Asked if the expansion would have happened in the same way had it not been for Ferrari’s need to cut costs, Steiner answers, “I cannot say if the expansion would have happened the same – because it didn’t happen.
“It could have been that we took more people on our own. It was always our plan to at some stage to grow our own capabilities. So maybe it wouldn’t have been to the extent what it is now or it would have taken longer to get to this extent maybe.”
According to Steiner, there have been “30-35 additions” from the Scuderia as part of the restructuring.
“This has been the first year in the Haas team’s history with a proper design office,” says Resta. “Because before everything was really dealt directly by the Dallara engineers [overseen by Taylor].
“The organisation has changed quite a bit, the people involved, the process we’ve been following etc. So a lot of that has been part of the initial work in preparation – and then we focused on the project of the new car.
“The preparation work done here in Maranello has been organising the new office, absorbing some of the tasks and duties that were done before by Dallara. It’s a pretty big change.”

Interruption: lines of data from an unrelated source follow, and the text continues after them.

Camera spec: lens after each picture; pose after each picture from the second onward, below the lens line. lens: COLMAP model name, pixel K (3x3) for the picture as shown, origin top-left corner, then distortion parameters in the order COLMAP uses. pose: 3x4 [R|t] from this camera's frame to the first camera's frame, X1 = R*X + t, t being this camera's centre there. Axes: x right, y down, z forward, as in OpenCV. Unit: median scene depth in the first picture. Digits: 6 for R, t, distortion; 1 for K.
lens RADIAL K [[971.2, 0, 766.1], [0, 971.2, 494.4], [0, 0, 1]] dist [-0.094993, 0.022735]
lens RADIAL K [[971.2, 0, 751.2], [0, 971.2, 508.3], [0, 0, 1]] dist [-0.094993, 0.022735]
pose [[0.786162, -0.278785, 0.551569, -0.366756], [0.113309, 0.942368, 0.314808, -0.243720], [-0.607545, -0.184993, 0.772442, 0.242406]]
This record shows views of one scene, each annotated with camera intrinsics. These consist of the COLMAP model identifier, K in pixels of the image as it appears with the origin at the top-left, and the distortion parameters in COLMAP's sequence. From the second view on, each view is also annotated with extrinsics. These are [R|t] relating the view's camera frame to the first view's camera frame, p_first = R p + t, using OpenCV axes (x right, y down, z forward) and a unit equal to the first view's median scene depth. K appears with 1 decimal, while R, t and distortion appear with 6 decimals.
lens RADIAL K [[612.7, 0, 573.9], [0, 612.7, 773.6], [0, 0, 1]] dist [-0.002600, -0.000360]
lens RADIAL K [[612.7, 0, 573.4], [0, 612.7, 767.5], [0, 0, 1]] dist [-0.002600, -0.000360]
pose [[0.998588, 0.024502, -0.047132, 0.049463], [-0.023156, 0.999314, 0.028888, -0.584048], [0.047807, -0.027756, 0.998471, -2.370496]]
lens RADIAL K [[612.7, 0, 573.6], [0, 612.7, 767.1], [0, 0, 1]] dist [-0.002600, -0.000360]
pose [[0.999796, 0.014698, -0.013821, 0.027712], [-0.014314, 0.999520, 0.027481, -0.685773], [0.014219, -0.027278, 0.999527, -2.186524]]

Bringing together the aero and design departments into that Maranello group has been key.
“There is still sizeable support from Dallara in Varano,” says Resta. “They remain a key partner. Then there is our engineering section in Banbury that is concentrated [as before] mainly on race engineering, vehicle performance, electronics, control systems, and the operational parts – strategies, etc.”
After two desolate seasons at the back of the grid, it’s easy to forget that not so long ago Haas was vying to be fastest of the rest after the big two.
Its pace was so impressive at times in 2018 that serious complaints were being voiced by other teams that the model was too close to that of a Ferrari B-team. The regulations regarding that have shifted slightly but the new structure has, if anything, only made those links closer. How controversial that is will likely be determined by how fast the VF-22 is.